Situation générale initiale
Avant le 19ème siècle, l’aliéné était légalement considéré comme un délinquant, un danger potentiel et un incurable ne méritant aucun soin. Si on ne l’enfermait pas dans une prison, on le gardait au sein de la famille en faisant appel à une thérapeutique religieuse et à l’intervention de saints guérisseurs. Le cas échéant, on le plaçait dans des institutions religieuses ou on l’internait dans des loges réservées aux personnes démentes dans les hospices locaux.
Situation dans le Morbihan
De fait, aucune véritable prise en charge des malades mentaux n’est proposée dans le département du Morbihan avant 1820, date de création d’un quartier réservé aux aliénés à l’Hospice de Vannes.

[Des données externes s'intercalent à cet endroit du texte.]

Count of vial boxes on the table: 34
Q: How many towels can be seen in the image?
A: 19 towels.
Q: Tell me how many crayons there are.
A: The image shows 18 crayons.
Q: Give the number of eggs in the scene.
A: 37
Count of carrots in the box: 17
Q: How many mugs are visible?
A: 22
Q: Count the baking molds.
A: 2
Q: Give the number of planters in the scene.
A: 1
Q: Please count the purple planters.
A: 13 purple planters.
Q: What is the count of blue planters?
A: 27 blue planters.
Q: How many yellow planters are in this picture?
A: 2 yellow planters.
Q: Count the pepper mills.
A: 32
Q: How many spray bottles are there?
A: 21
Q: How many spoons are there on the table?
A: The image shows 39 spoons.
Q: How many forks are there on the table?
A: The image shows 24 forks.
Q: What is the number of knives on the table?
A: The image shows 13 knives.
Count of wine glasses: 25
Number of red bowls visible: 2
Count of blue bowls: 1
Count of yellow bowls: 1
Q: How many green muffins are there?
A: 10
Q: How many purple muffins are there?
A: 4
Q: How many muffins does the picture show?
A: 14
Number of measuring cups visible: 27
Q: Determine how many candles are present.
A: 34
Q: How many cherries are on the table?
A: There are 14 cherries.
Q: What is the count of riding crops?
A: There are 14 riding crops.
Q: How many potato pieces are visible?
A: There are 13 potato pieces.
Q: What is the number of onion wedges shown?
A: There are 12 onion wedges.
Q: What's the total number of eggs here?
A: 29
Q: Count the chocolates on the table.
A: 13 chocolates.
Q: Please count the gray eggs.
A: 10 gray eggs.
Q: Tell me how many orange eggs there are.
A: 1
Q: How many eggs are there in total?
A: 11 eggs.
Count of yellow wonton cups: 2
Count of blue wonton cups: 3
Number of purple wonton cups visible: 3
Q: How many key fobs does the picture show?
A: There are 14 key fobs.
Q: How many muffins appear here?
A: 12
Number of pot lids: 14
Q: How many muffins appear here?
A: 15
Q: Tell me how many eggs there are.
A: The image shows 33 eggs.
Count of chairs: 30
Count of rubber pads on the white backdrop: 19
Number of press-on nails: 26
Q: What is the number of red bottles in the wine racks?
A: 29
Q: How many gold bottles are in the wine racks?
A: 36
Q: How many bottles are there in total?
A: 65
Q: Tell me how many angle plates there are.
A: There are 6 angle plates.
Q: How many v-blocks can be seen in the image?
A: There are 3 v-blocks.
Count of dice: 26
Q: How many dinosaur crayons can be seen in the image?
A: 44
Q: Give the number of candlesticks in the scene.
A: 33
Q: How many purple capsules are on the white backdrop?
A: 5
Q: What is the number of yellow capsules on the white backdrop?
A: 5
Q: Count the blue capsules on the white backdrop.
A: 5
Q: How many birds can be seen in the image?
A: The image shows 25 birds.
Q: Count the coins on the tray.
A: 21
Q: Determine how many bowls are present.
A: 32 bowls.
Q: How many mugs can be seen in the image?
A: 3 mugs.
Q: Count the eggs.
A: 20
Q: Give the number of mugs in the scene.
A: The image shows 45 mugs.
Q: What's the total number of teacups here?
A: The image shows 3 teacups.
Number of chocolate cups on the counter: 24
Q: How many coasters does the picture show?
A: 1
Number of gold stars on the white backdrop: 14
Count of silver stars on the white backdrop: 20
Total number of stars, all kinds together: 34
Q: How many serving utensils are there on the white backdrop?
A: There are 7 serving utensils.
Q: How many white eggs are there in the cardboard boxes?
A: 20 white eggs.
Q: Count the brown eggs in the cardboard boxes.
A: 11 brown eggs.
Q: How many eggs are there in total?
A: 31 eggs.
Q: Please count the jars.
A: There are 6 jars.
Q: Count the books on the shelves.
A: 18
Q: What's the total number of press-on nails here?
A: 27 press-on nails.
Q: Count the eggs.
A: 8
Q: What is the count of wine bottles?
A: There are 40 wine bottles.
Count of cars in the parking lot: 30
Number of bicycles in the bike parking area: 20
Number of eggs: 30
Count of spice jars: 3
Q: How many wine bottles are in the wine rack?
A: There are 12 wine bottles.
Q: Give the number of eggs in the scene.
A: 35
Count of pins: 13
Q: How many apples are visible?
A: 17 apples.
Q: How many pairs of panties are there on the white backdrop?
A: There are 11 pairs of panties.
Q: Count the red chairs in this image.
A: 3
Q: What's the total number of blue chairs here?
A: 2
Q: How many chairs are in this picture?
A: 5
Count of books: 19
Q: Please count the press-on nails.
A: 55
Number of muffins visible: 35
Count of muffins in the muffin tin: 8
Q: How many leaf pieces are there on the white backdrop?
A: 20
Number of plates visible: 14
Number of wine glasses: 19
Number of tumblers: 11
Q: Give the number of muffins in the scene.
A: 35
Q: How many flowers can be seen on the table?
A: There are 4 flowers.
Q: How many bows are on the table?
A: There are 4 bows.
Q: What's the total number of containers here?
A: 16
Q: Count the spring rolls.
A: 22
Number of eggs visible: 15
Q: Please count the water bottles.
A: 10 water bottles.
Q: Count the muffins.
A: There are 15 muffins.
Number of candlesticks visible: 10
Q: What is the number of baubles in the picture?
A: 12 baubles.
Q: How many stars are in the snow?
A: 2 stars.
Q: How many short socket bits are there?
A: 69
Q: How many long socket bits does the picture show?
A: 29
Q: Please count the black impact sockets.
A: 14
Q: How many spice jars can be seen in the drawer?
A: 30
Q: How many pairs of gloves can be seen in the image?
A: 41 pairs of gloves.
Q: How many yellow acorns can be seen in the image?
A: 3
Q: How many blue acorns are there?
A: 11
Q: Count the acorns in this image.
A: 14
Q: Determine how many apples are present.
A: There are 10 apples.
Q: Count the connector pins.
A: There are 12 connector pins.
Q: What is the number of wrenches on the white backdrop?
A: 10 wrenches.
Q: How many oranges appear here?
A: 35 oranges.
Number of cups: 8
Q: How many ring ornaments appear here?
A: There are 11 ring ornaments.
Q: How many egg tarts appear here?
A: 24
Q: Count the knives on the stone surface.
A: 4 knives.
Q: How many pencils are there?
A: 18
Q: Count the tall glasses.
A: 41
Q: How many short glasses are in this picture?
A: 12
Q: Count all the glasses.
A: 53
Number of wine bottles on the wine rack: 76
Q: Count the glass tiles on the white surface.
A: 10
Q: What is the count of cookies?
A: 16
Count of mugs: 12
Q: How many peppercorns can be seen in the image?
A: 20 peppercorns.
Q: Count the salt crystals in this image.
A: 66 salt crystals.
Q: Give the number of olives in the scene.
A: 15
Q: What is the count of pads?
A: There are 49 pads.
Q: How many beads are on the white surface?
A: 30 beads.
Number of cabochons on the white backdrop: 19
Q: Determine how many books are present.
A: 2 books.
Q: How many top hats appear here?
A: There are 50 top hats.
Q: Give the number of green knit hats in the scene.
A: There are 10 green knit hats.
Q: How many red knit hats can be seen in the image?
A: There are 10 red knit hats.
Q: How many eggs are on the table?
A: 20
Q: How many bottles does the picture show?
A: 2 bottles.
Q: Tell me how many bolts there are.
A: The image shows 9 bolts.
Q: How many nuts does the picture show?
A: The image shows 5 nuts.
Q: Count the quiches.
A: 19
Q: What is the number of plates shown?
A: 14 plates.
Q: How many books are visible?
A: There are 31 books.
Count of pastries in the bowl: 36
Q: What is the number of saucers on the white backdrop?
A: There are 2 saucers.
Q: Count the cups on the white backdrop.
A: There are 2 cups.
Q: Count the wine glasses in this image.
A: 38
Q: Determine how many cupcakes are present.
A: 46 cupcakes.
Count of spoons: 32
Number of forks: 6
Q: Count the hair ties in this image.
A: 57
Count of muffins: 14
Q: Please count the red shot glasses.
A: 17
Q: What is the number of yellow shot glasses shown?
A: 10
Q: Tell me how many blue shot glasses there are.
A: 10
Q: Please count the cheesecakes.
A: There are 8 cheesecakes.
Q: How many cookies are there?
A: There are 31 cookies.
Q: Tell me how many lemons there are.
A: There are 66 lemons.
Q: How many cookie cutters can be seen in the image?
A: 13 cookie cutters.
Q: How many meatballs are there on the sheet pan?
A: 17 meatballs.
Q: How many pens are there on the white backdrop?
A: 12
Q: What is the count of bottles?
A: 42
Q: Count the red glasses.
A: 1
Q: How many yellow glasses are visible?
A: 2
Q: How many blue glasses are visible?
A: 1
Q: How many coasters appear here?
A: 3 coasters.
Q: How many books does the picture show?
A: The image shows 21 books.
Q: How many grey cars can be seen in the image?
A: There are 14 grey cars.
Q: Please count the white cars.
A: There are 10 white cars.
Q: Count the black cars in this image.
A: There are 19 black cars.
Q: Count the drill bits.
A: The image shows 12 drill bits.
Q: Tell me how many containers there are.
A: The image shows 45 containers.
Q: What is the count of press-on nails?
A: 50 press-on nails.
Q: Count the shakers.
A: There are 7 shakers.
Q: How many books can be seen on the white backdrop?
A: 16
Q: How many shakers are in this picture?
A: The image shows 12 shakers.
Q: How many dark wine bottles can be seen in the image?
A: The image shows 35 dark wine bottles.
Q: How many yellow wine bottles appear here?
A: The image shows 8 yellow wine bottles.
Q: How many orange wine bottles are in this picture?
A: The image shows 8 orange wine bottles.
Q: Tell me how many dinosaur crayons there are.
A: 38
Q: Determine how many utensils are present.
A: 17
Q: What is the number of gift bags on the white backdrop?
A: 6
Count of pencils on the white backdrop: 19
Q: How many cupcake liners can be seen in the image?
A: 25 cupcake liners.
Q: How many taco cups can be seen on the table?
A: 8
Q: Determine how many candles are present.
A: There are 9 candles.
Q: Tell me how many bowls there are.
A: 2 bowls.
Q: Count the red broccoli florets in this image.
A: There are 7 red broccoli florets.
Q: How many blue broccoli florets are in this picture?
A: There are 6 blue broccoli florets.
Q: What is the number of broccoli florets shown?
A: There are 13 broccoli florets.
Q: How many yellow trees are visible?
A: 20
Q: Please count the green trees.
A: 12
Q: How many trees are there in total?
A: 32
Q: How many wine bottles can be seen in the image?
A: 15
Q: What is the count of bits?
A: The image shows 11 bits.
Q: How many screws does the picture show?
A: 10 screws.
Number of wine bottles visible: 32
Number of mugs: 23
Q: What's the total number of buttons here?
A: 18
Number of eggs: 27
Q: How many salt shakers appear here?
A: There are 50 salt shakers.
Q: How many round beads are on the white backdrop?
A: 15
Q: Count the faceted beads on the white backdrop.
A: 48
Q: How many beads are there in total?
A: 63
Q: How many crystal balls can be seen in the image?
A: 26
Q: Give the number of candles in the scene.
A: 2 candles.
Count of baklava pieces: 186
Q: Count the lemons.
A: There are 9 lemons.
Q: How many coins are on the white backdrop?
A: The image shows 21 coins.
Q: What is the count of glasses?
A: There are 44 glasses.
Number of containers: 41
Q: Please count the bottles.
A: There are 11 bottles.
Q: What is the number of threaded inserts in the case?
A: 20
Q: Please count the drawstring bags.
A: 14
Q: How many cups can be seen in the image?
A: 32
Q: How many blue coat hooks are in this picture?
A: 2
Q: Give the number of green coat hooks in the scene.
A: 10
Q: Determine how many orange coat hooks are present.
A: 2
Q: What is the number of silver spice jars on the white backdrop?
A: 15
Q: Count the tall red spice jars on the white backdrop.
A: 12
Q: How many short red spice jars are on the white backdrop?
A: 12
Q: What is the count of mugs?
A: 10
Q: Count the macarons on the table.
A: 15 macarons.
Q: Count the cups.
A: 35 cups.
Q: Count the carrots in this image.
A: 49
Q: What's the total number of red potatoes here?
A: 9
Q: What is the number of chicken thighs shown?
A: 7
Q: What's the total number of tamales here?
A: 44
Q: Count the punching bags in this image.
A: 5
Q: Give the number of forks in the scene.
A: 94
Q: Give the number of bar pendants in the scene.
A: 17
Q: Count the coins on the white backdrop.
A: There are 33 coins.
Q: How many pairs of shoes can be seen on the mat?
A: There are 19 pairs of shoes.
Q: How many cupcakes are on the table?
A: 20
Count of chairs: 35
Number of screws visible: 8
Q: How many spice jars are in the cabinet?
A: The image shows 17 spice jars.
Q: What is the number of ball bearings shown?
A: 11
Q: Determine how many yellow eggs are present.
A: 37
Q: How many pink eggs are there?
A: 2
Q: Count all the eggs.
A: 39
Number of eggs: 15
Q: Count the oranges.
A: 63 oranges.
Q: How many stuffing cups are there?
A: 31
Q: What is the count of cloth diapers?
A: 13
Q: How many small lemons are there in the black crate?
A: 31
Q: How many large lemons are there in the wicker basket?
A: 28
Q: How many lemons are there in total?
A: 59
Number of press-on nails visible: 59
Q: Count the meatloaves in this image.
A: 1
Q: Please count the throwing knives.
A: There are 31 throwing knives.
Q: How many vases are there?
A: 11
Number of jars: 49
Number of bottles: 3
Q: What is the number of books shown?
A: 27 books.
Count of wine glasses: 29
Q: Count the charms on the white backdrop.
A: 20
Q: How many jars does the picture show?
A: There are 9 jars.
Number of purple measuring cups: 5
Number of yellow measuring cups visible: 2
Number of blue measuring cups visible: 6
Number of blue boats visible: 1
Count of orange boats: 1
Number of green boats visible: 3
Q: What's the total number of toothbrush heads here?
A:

En 1703, le Couvent du Père Éternel à Vannes, fondé en 1668, est une des premières institutions à recevoir « de pauvres femmes ayant perdu la raison ». Dès 1720, quelques cellules sont également aménagées dans la Tour du Connétable afin d’y « séquestrer » des malades mentaux, des « imbéciles » et des filles de mauvaise vie. Les « idiots » et les épileptiques sont quant à eux reçus à l’Hôtel Dieu de Vannes, transféré au Petit Couvent à la Révolution, et à l’Hospice Saint Yves devenu Hospice des Incurables. Enfin, l’Hôpital général de Vannes, fondé en 1684 et devenu Hospice d’Humanité à la Révolution, possède un quartier réservé aux aliénés non dangereux. En 1768, toujours à Vannes, un dépôt de mendicité est créé, dans lequel des cachots sont aménagés pour les déments hommes et femmes de la région. Les plus dangereux sont ensuite transférés vers le Dépôt des aliénés de Rennes, anciennement Hospice Saint-Méen puis Hospice du Tertre de Joué.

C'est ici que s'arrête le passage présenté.